**Directive**
Set down every record below exactly as it stands, with the pictures omitted.

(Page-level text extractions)
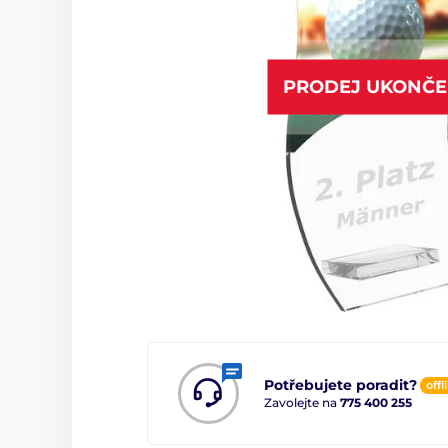
PRODEJ UKONČ
Potřebujete poradit?
offl
Zavolejte na
775 400 255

**Reply**
PRODEJ UKONČ
Potřebujete poradit?
offl
Zavolejte na
775 400 255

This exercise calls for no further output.